━━━ Text provided ━━━

In SuggestIndexSearcher, does it really ever make sense to take a
generic Collector/LeafCollector? Can we instead just strongly type
the params to all the methods to be TopSuggestDocsCollector?
Thanks for the suggestion! the generic Collector/LeafCollector is removed.
public void suggest(String field, CharSequence key, int num, Filter filter, TopSuggestDocsCollector collector)
"In case a filter has to be applied, the queue size is doubled" is not
quite correct? Maybe change the logic there so the int queueSize is
first computed, and then if filter is enabled, it's doubled?
Now the queueSize is increased by half the # of live docs in the segment instead. If a filter is applied, the queue size should
be increased w.r.t. to # of documents.

━━━ Entries shown ━━━

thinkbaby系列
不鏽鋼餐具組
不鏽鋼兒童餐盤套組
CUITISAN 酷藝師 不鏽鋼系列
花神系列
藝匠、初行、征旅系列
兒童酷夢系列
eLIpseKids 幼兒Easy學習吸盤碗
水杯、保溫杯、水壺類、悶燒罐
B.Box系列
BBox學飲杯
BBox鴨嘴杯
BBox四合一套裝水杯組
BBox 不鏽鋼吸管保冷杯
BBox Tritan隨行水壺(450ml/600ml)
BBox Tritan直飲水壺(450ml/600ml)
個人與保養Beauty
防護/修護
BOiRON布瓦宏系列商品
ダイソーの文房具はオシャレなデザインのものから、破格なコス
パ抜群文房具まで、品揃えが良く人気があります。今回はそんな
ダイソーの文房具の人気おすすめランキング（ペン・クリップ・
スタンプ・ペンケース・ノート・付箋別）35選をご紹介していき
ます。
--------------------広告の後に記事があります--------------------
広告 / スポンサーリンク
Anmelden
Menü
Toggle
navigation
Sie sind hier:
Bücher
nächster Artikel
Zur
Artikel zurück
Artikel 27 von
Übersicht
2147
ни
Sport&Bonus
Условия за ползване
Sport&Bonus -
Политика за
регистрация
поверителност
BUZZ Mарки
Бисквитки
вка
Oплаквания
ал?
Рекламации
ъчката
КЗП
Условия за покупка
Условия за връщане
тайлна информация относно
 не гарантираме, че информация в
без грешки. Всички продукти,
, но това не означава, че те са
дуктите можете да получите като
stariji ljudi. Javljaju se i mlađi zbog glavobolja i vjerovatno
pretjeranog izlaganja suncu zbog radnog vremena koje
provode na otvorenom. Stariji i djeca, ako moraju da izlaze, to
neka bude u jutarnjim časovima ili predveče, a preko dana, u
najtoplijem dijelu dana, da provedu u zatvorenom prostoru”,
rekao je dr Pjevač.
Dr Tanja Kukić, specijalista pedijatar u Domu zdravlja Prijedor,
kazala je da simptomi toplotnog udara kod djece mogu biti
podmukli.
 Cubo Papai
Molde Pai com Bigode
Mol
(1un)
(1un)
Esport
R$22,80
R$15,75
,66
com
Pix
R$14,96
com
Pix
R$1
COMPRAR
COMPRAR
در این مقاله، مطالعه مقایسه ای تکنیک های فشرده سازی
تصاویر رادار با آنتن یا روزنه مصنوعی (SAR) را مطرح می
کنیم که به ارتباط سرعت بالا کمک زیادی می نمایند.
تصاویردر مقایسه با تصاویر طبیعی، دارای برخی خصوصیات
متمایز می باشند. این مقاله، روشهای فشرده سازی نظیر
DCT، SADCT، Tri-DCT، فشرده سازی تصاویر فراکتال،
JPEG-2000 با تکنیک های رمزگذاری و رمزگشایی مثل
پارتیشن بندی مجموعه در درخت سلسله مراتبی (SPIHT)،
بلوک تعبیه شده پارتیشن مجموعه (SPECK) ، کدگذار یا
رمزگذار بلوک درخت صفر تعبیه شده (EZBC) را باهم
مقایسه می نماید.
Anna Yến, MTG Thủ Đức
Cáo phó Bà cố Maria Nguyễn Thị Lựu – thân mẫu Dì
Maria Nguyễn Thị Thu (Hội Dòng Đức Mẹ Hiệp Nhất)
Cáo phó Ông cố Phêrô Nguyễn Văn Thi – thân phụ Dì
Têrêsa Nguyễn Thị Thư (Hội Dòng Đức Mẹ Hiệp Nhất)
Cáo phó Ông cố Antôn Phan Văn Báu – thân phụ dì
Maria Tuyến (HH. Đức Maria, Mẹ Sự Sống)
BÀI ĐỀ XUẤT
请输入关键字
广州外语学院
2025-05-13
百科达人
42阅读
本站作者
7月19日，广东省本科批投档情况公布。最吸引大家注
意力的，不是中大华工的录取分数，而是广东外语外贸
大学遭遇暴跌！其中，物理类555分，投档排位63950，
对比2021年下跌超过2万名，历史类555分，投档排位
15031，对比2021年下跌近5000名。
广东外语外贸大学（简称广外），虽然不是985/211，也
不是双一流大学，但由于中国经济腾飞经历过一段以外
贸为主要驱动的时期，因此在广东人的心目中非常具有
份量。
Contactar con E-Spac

━━━

Assigned task A
Write out the part of the SuggestIndexSearcher discussion between "Thanks for the" and "enabled, it's doubled?", inclusive.
Assigned task B
Continue the SuggestIndexSearcher discussion from the point where it stops.

Answer section A
Thanks for the suggestion! the generic Collector/LeafCollector is removed.
public void suggest(String field, CharSequence key, int num, Filter filter, TopSuggestDocsCollector collector)
"In case a filter has to be applied, the queue size is doubled" is not
quite correct? Maybe change the logic there so the int queueSize is
first computed, and then if filter is enabled, it's doubled?

Answer section B
if the applied filter filters out <= half of the top scoring documents for a query prefix, then the search is admissible.
if a filter is too restrictive, then the search is inadmissible. a work around would be to multiply num by some factor,
in this case early termination might help (if TopSuggestDocsCollector is initialized with the original num). thoughts?
- SuggestIndexSearcher cleanup
- TopSuggestDocsCollector re-write
- remove WeightProcessor from NRTSuggester
- added more tests (including boundary cases for deleted/filtered out documents)